The following is a guest post by Will O’Brien who currently resides in Rochester, New York but is originally from Saint Louis, Missouri. Will speaks to the way church, or any other religious community for that matter, can shape the people we become and the wisdom we recognize. So here’s Will on Growing up Church-ed…
The weirdest people seem to gather in the most dignified and “normal” places, and there is one community in my life that is like a Whitman’s Sampler of quirky.
My church community may seem normal but the people in it have contributed to the best abnormal education anyone could want. I was raised with 57 some odd sets of surrogate parents and grandparents and a bizarre array of sort-of older siblings, kind-of aunts and uncles, and crazy not-really cousins. Every week this world of weird gave me a safe space and plenty of inspiration to create my own unique identity.

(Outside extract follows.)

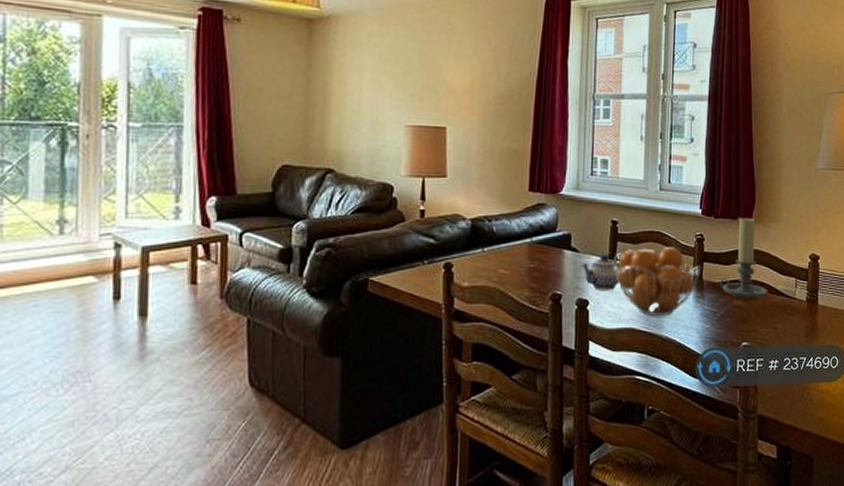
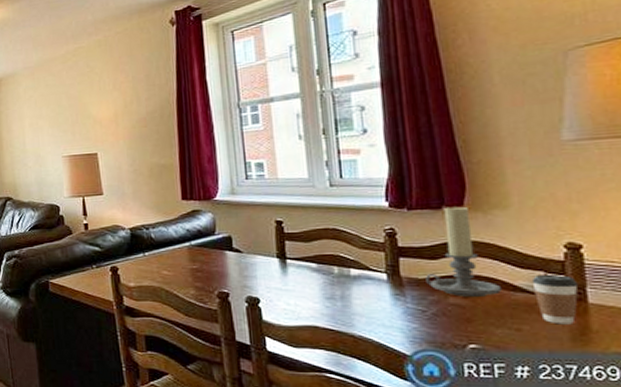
teapot: present [581,253,621,290] -> none [247,253,293,288]
fruit basket: present [613,247,702,316] -> none [283,243,397,314]
coffee cup: none [787,280,814,323] -> present [531,274,579,325]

Whether it is the couple who are both science teachers that show up every week in a different one of their many matching and bizarrely-themed Hawaiian shirts or the 84 year old man that loves to tell you about his most recent hand crocheted lace doyly, they all stop and say hi and truly care about you. This caring is passed through time and place to all corners of the earth through members of this odd little family that squabbles about whether or not Easter Brunch should be before or after the church service but always agrees to love and care for one another.
This dysfunctional second family has taught me not only to embrace the things that make me different but moreover that it is these very things that will help be a light to the world.